US light crude for April delivery was down 75 cents at $107.15 a barrel by 1400 GMT, after it touched a record $109.72 a barrel - the fifth straight day of new records. London Brent crude was down 32 cents at $103.84, off its record high of $105.82.

"Oil is reacting to the reversal of the dollar on coordinated central bank liquidity action," said Tom Bentz, analyst at BNP Paribas Commodity Futures.

The euro initially was bolstered by a better-than-expected reading of investor sentiment from Germany that pushed it to $1.5495 in late-morning European trading.

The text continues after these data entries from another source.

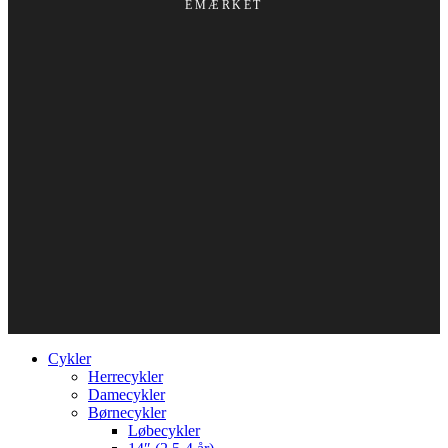
EMÆRKET
Cykler
Herrecykler
Damecykler
Børnecykler
Løbecykler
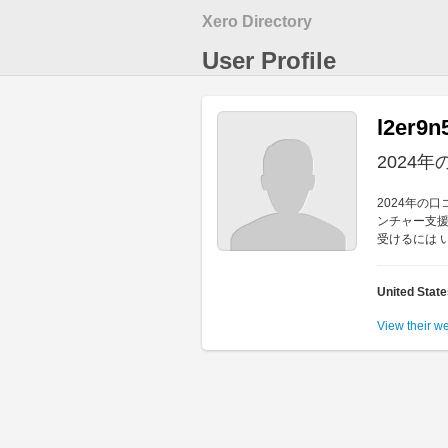
Xero Directory
User Profile
l2er9n
2024
2024年の
ンチャー支援
受けるには 
United Stat
View their w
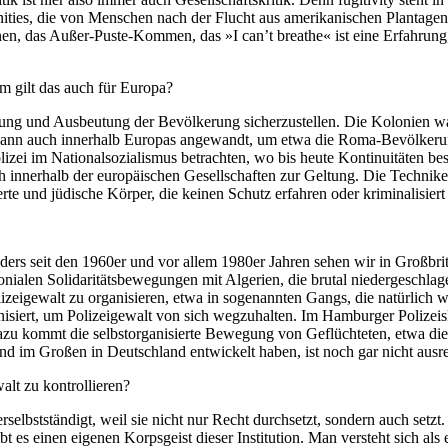
ies, die von Menschen nach der Flucht aus amerikanischen Plan­tagen
n, das Außer-Puste-Kommen, das »I can’t breathe« ist eine Erfahrung, 
m gilt das auch für Europa?
ung und Ausbeutung der Bevölkerung sicherzustellen. Die Kolo­nien wa
ann auch innerhalb Europas angewandt, um etwa die Roma-Bevölkerung
izei im Nationalsozialismus betrachten, wo bis heute Kontinuitäten be
 innerhalb der europäischen Gesellschaften zur Geltung. Die Techniken
ierte und jüdische Körper, die keinen Schutz erfahren oder kriminalisier
ers seit den 1960er und vor allem 1980er Jahren sehen wir in Großbrita
onialen Solida­ritätsbewegungen mit Algerien, die brutal niedergeschlag
izeigewalt zu organisieren, etwa in sogenannten Gangs, die natürlich w
rganisiert, um Polizeigewalt von sich wegzuhalten. Im Hamburger Poliz
 Dazu kommt die selbstorganisierte Bewegung von Geflüchteten, etwa di
d im Großen in Deutschland entwickelt haben, ist noch gar nicht ausre
alt zu kontrollieren?
selbstständigt, weil sie nicht nur Recht durchsetzt, sondern auch setzt.
 es einen eigenen Korpsgeist dieser Institution. Man versteht sich als 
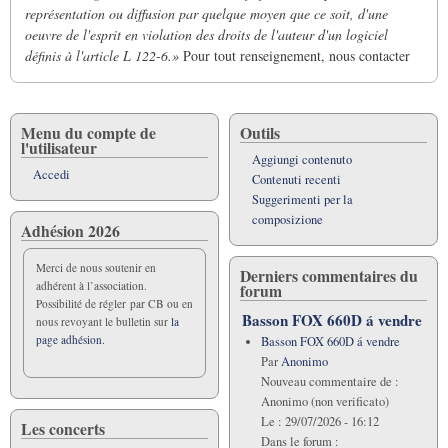
représentation ou diffusion par quelque moyen que ce soit, d'une
oeuvre de l'esprit en violation des droits de l'auteur d'un logiciel
définis à l'article L 122-6.»
Pour tout renseignement, nous contacter
Menu du compte de
Outils
l'utilisateur
Aggiungi contenuto
Accedi
Contenuti recenti
Suggerimenti per la
composizione
Adhésion 2026
Merci de nous soutenir en
Derniers commentaires du
adhérent à l’association.
forum
Possibilité de régler par CB ou en
Basson FOX 660D á vendre
nous revoyant le bulletin sur
la
page adhésion.
Basson FOX 660D á vendre
Par
Anonimo
Nouveau commentaire de :
Anonimo (non verificato)
Le :
29/07/2026 - 16:12
Les concerts
Dans le forum :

But when the Fed, ECB and Bank of England announced that they were joining with other central banks to ramp up efforts to provide more relief in the credit crisis, the euro plunged as low as $1.5331.

It later clawed back some ground, rising to $1.5380.

The Fed announced a new effort with other central banks to add up to $200 billion to strained credit markets, boosting stocks and helping the dollar rally.

The Fed expanded its securities lending programme, offering up to $200 billion of highly-liquid US Treasury securities to primary dealers, secured for 28 days. The action came on the back of an announcement from the Fed on Friday that it would expand auctions of short-term cash to $100 billion in March and launch a series of repurchase agreements expected to be worth $100 billion, bringing the total of recently announced action to a hefty $400 billion.

"Looking at the big picture, we believe that the recent price surges in the commodity sector have been for the most part triggered by large capital inflows from institutional investors, hedge funds above all," said fund manager Tiberius Asset Management in a research note.

Goldman Sachs warned oil was at risk from fund liquidation due to cyclical fundamental weaknesses in the next few months.